── Records for processing ──

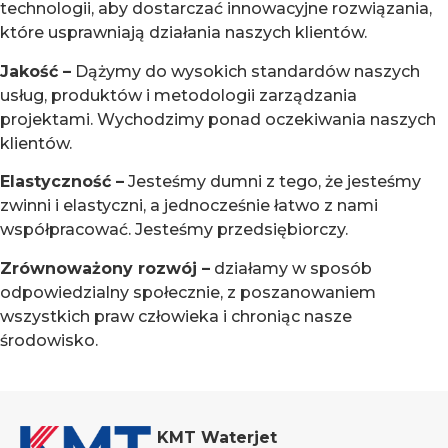
technologii, aby dostarczać innowacyjne rozwiązania,
które usprawniają działania naszych klientów.
Jakość –
Dążymy do wysokich standardów naszych
usług, produktów i metodologii zarządzania
projektami. Wychodzimy ponad oczekiwania naszych
klientów.
Elastyczność –
Jesteśmy dumni z tego, że jesteśmy
zwinni i elastyczni, a jednocześnie łatwo z nami
współpracować. Jesteśmy przedsiębiorczy.
Zrównoważony rozwój –
działamy w sposób
odpowiedzialny społecznie, z poszanowaniem
wszystkich praw człowieka i chroniąc nasze
środowisko.
KMT Waterjet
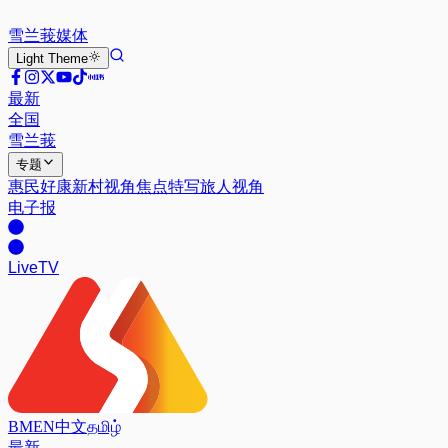
雪兰莪
媒体
Light
Theme
最新
全国
雪兰莪
专题
惠民好康
新村视角
焦点特写
旅人视角
电子报
Live
TV
BM
EN
中文
தமிழ்
最新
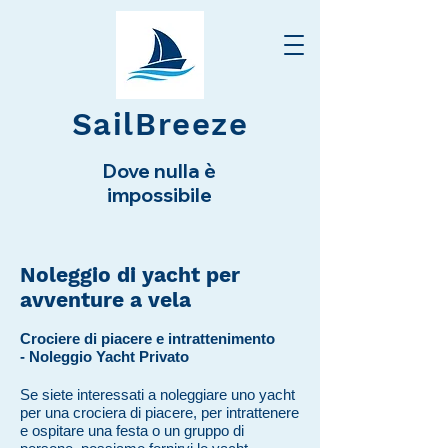
SailBreeze
Dove nulla è
impossibile
Noleggio di yacht per
avventure a vela
Crociere di piacere e intrattenimento
- Noleggio Yacht Privato
Se siete interessati a noleggiare uno yacht
per una crociera di piacere, per intrattenere
e ospitare una festa o un gruppo di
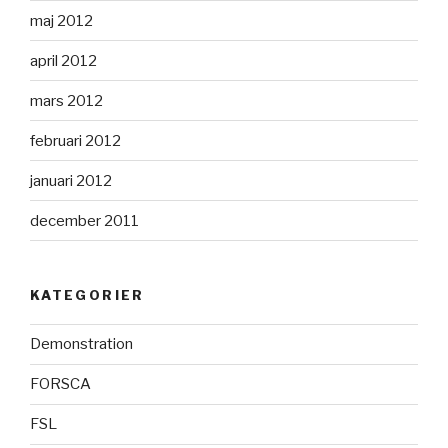
maj 2012
april 2012
mars 2012
februari 2012
januari 2012
december 2011
KATEGORIER
Demonstration
FORSCA
FSL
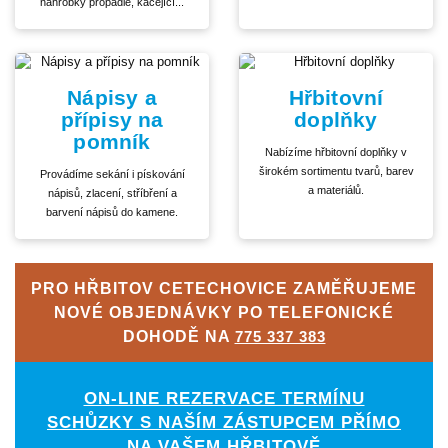
náhrobky propadlé, kácející...
Nápisy a
Hřbitovní
přípisy na
doplňky
pomník
Nabízíme hřbitovní doplňky v
širokém sortimentu tvarů, barev
Provádíme sekání i pískování
a materiálů.
nápisů, zlacení, stříbření a
barvení nápisů do kamene.
PRO HŘBITOV CETECHOVICE ZAMĚŘUJEME
NOVÉ OBJEDNÁVKY PO TELEFONICKÉ
DOHODĚ NA
775 337 383
ON-LINE REZERVACE TERMÍNU
SCHŮZKY S NAŠÍM ZÁSTUPCEM PŘÍMO
NA VAŠEM HŘBITOVĚ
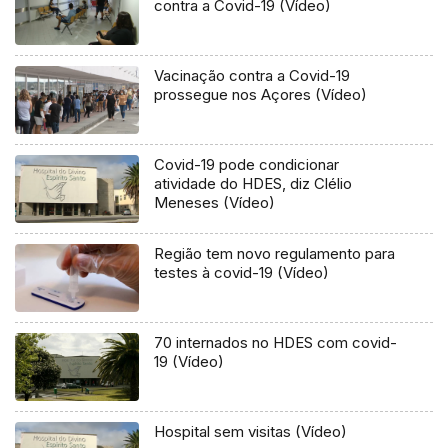
contra a Covid-19 (Vídeo)
Vacinação contra a Covid-19
prossegue nos Açores (Vídeo)
Covid-19 pode condicionar
atividade do HDES, diz Clélio
Meneses (Vídeo)
Região tem novo regulamento para
testes à covid-19 (Vídeo)
70 internados no HDES com covid-
19 (Vídeo)
Hospital sem visitas (Vídeo)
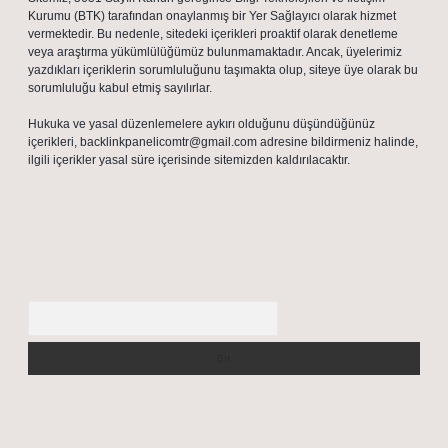
Kurumu (BTK) tarafından onaylanmış bir Yer Sağlayıcı olarak hizmet
vermektedir. Bu nedenle, sitedeki içerikleri proaktif olarak denetleme
veya araştırma yükümlülüğümüz bulunmamaktadır. Ancak, üyelerimiz
yazdıkları içeriklerin sorumluluğunu taşımakta olup, siteye üye olarak bu
sorumluluğu kabul etmiş sayılırlar.
Hukuka ve yasal düzenlemelere aykırı olduğunu düşündüğünüz
içerikleri,
backlinkpanelicomtr@gmail.com
adresine bildirmeniz halinde,
ilgili içerikler yasal süre içerisinde sitemizden kaldırılacaktır.
Arama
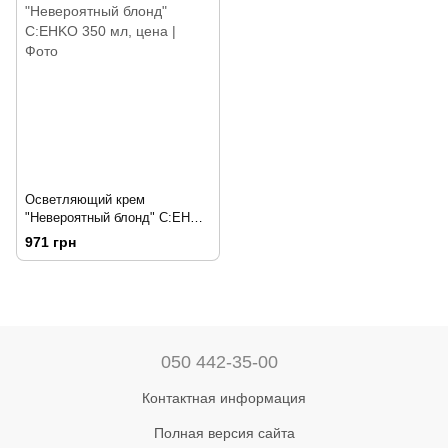
Осветляющий крем
"Невероятный блонд" C:EHKO
350 мл
971 грн
050 442-35-00
Контактная информация
Полная версия сайта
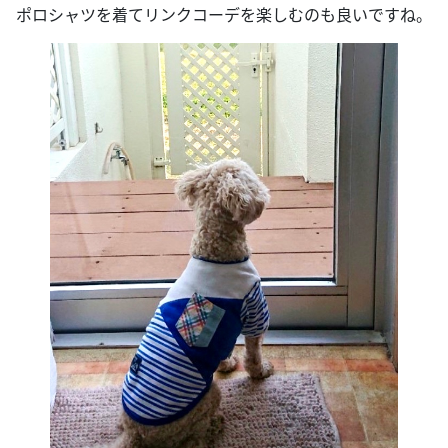
ポロシャツを着てリンクコーデを楽しむのも良いですね。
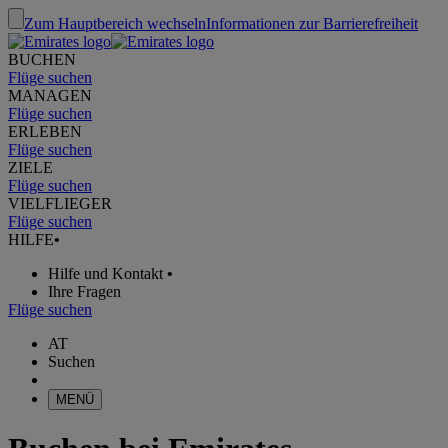
Zum Hauptbereich wechseln
Informationen zur Barrierefreiheit
BUCHEN
Flüge suchen
MANAGEN
Flüge suchen
ERLEBEN
Flüge suchen
ZIELE
Flüge suchen
VIELFLIEGER
Flüge suchen
HILFE
•
Hilfe und Kontakt
•
Ihre Fragen
Flüge suchen
AT
Suchen
MENÜ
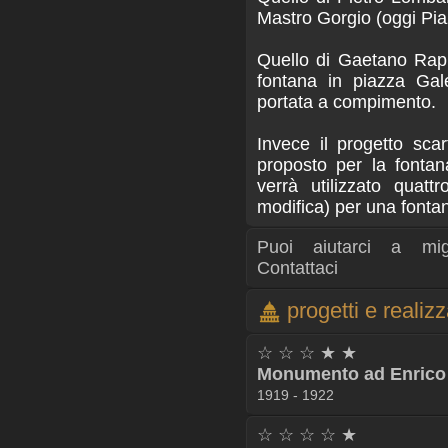
Mastro Gorgio (oggi Pia
Quello di Gaetano Rapi
fontana in piazza Gal
portata a compimento.
Invece il progetto scar
proposto per la fonta
verrà utilizzato quat
modifica) per una fonta
Puoi aiutarci a mig
Contattaci
progetti e realiz
☆ ☆ ☆ ★ ★
Monumento ad Enrico 
1919 - 1922
☆ ☆ ☆ ☆ ★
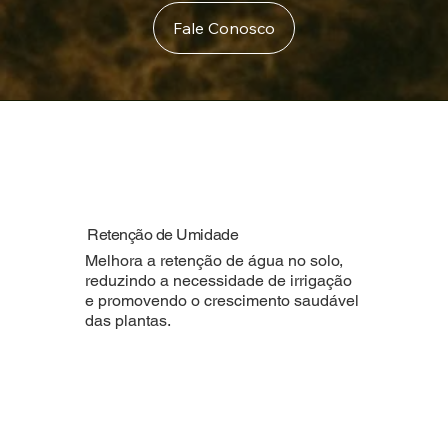
Fale Conosco
Retenção de Umidade
Melhora a retenção de água no solo,
reduzindo a necessidade de irrigação
e promovendo o crescimento saudável
das plantas.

───

• What you need to do
Report every line of the entries above that contains the string "contra". Case counts.

• Answer area
contra a Covid-19 (Vídeo)
Vacinação contra a Covid-19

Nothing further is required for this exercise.